◆ **Task item a**:
Reproduce the records exactly as they appear, starting at their first line and continuing up to and including the line that contains "horse has head".

This one comes from a study of a two-year guaranteed income project in Stockton, Calif., which delivered monthly no-strings-attached checks of $500 to 125 mostly low-income residents.
A preliminary analysis of the first year of the program, through February 2020, found that recipients were "healthier, showing less depression and anxiety and enhanced well-being" than those in a control group not receiving the stipends.
They also experienced less month-to-month fluctuations in household income. Most notably, they had greater success finding full-time work or upgrading their employment. That turns on its head the conventional conservative argument that such programs will disincentivize the search for work and turn recipients into layabouts.
At the start of the study period in February 2019, according to the analysis, 28% of recipients had full-time employment; a year later, 40% did. By comparison, full-time employment in the control group rose only from 32% at the start to 37% after a year.
In other words, recipients were able to move into full-time work at about twice the rate of the control group.
"What we saw was that individuals were able to leverage the $500 in ways that enabled them to show up and fill out a job application — if you're working part time and taking care of a child, there's not a lot of time in your day," says Stacia West, an expert in social work at the University of Tennessee. "Financial scarcity creates time scarcity."
West says she was surprised at that finding, more so than others who helped create the program with more experience in the target community. "They were not shocked at all," West told me. "They understood that when you're financially constrained, you just don't have the bandwidth to think about the future."
West conducted the analysis with Amy Castro Baker of the School of Social Policy and Practice at the University of Pennsylvania. They're working on a second-year analysis, due in September, that will bring their study to the end of the program, which is formally known as the Stockton Economic Empowerment Demonstration, or SEED. The final checks went out to recipients in January.
West and Baker helped design the Stockton program. But their findings do conform to those of analyses of other guaranteed-income programs.

◆ **Task item b**:
Write out the passage from the Stockton guaranteed income text exactly, from "At the start of" up to and including "after a year.".

◆ **Extracted entries**:
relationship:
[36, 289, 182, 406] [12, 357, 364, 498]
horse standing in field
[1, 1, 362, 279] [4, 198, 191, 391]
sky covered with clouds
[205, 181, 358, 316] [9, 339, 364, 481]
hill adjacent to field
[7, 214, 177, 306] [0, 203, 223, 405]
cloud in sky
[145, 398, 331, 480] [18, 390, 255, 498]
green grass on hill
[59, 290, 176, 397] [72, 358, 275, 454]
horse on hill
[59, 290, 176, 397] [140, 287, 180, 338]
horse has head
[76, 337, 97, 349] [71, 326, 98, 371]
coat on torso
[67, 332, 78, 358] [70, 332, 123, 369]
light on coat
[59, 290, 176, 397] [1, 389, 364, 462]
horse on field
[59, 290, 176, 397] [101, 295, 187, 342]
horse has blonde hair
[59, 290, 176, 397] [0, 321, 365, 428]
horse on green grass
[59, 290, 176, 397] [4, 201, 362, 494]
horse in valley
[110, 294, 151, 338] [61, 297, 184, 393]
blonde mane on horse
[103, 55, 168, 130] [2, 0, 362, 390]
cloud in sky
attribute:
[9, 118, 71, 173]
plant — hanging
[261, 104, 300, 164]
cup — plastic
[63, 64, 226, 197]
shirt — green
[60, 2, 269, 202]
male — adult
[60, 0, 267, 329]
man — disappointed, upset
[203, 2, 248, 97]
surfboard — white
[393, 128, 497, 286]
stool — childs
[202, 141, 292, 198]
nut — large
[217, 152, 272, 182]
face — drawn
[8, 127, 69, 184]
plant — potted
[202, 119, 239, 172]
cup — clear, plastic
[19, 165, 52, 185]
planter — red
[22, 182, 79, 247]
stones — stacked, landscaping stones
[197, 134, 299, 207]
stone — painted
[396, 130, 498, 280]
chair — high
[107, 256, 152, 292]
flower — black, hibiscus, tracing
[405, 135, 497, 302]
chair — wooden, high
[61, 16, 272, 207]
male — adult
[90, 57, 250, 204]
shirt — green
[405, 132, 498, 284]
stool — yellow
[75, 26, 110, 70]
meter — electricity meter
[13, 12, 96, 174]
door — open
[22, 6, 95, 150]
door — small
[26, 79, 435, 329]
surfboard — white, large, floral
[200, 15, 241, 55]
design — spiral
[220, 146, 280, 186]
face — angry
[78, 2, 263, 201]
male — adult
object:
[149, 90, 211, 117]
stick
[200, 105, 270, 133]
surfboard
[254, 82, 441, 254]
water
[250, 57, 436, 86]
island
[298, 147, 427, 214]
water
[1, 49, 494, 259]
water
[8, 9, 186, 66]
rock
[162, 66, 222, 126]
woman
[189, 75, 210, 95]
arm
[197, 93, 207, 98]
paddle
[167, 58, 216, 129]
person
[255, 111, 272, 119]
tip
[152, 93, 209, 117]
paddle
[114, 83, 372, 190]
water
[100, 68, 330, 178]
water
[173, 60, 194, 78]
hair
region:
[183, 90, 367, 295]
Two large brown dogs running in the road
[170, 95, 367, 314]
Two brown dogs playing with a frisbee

◆ **Written solution a**:
relationship:
[36, 289, 182, 406] [12, 357, 364, 498]
horse standing in field
[1, 1, 362, 279] [4, 198, 191, 391]
sky covered with clouds
[205, 181, 358, 316] [9, 339, 364, 481]
hill adjacent to field
[7, 214, 177, 306] [0, 203, 223, 405]
cloud in sky
[145, 398, 331, 480] [18, 390, 255, 498]
green grass on hill
[59, 290, 176, 397] [72, 358, 275, 454]
horse on hill
[59, 290, 176, 397] [140, 287, 180, 338]
horse has head

◆ **Written solution b**:
At the start of the study period in February 2019, according to the analysis, 28% of recipients had full-time employment; a year later, 40% did. By comparison, full-time employment in the control group rose only from 32% at the start to 37% after a year.